* Instructions *
**a.** Please list the kinds of people whose images appeared in the advertisements, as described in the article on bottled water.
**b.** Duplicate the part of the bottled-water article starting with "We caught up" and going on through "drank this product.".

* Page *
---------------

An exploration of the bottled-water phenomena

August 12, 2008, 12:00 am

By Michelle Nijhuis

Journalist Elizabeth Royte drinks tap water, but she spends a lot of time thinking about the bottled kind. In her new book, Bottlemania: How Water Went on Sale and Why We Bought It, Royte investigates the causes and consequences of the bottled-water business’ astounding growth. With her refillable water bottle in hand, Royte travels to Fryeburg, Maine, where a water-pumping operation for Nestle’s Poland Spring label divides the town.

In the course of her research, she also tastes fancy bottled waters with a water connoisseur, monitors her 8-year-old daughter’s water intake and conducts an informal poll of friends and acquaintances, asking whether they know where their tap water comes from. “Most people, even those who knew exactly how many miles the arugula on their plate had traveled, had no idea,” she writes.

We caught up with Royte to talk about hydration myths, anti-bottle mayors, and the very dubious connection between bottled water and better yoga poses.

SFR: Twenty years ago, you write, bottled water was a niche market in the US. Today, it’s a more than $10 billion business. What the heck happened? Why did Americans start drinking so much bottled water?
ER: The simplest reason is marketing. Hundreds of millions of dollars were spent on advertising that either told us explicitly or implied that bottled water was better. [Bottled-water companies] used words like pure and natural, and used images of athletes and models and celebrities—the advertisements were aspirational, they told us we’d be more like these people if we drank this product.

---------------

Stored items:
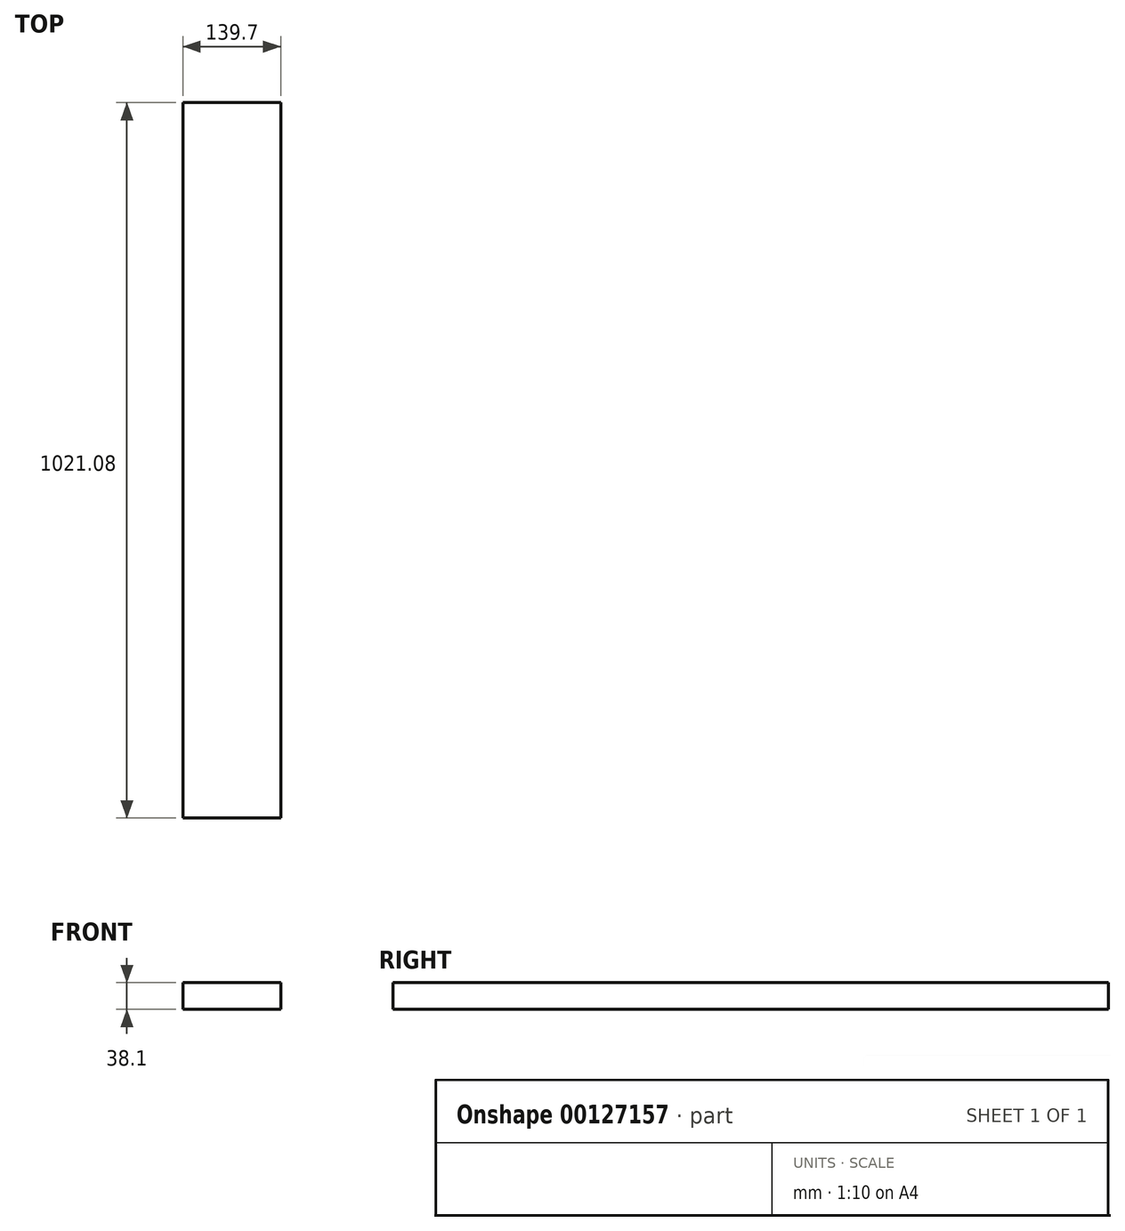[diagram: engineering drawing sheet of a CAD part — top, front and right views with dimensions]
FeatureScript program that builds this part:
annotation { "Feature Type Name" : "Feature", "Feature Type Description" : "" }
export const myFeature = defineFeature(function(context is Context, id is Id, definition is map)
    precondition{}
    {
        {
            var Q0;
            Q0=qCreatedBy(makeId("Front.planeOp"),FACE);
            var sketch = newSketch(context, id + "F0", { "sketchPlane" : qUnion([Q0])});
            skLineSegment(sketch, "E0.bottom", {"start": v(69.85, -19.05) * mm, "end": v(-69.85, -19.05) * mm});
            skLineSegment(sketch, "E0.top", {"start": v(69.85, 19.05) * mm, "end": v(-69.85, 19.05) * mm});
            skLineSegment(sketch, "E0.left", {"start": v(69.85, -19.05) * mm, "end": v(69.85, 19.05) * mm});
            skLineSegment(sketch, "E0.right", {"start": v(-69.85, -19.05) * mm, "end": v(-69.85, 19.05) * mm});
            skPoint(sketch, "E0.middle", {"position": v(0, 0) * mm});
            skSolve(sketch);
        }
        {
            var Q0;
            Q0=qSketchRegion(id+"F0",true);
            extrude(context, id + "F1", {"entities" : qUnion([Q0]), "depth" : 1021.08 * mm, "offsetDistance" : 25.4 * mm});
        }
    });
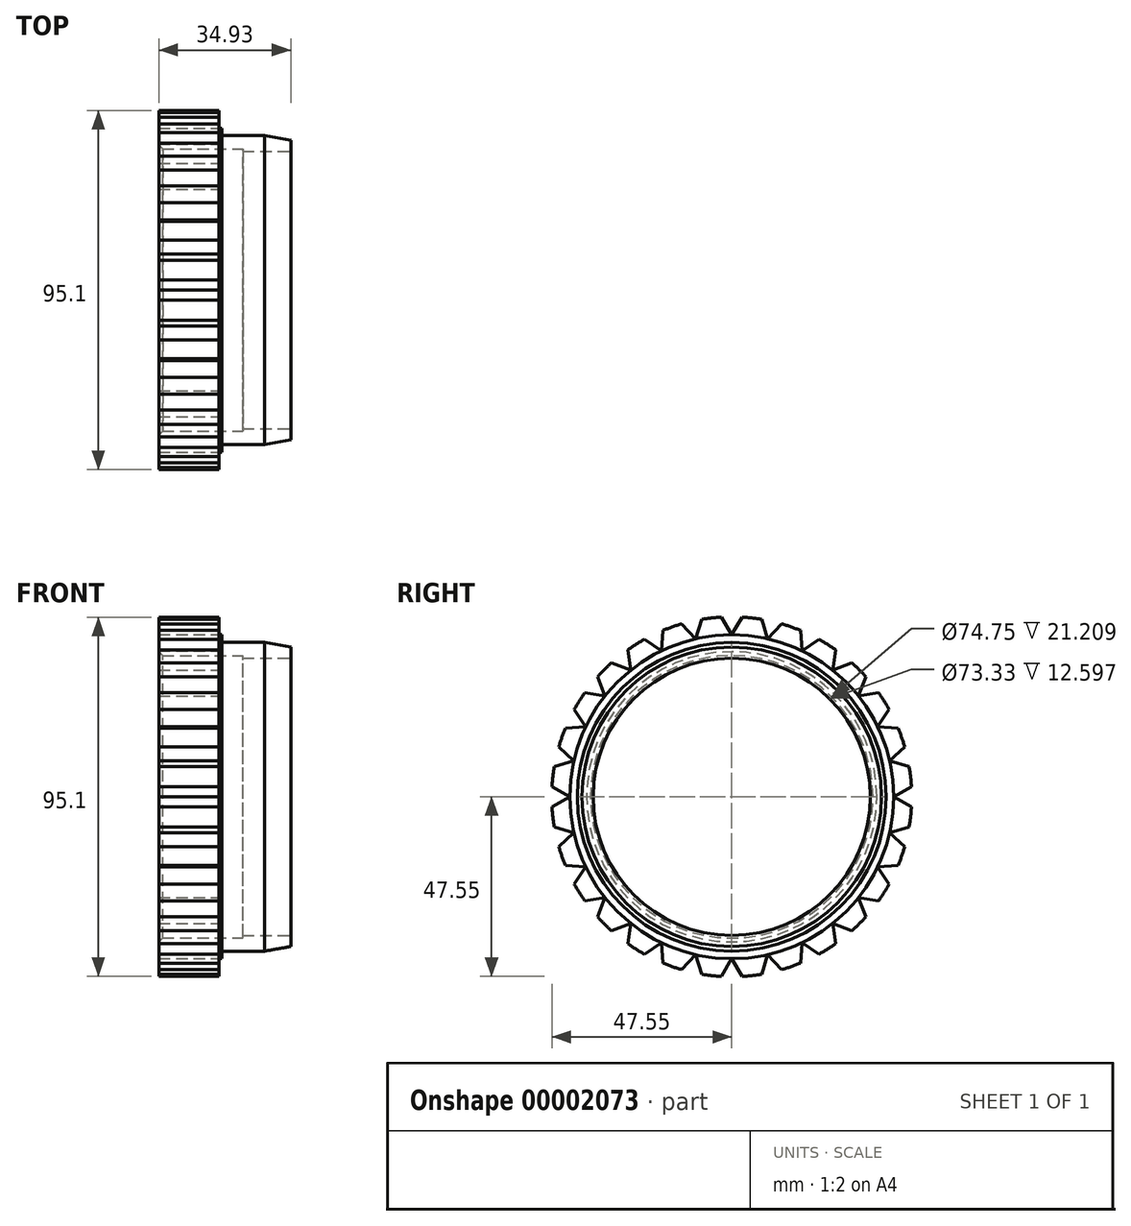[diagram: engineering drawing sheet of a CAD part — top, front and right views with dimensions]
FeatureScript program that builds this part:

---------------

* The answers *
**a.** athletes, models, celebrities

**b.**
We caught up with Royte to talk about hydration myths, anti-bottle mayors, and the very dubious connection between bottled water and better yoga poses.

SFR: Twenty years ago, you write, bottled water was a niche market in the US. Today, it’s a more than $10 billion business. What the heck happened? Why did Americans start drinking so much bottled water?
ER: The simplest reason is marketing. Hundreds of millions of dollars were spent on advertising that either told us explicitly or implied that bottled water was better. [Bottled-water companies] used words like pure and natural, and used images of athletes and models and celebrities—the advertisements were aspirational, they told us we’d be more like these people if we drank this product.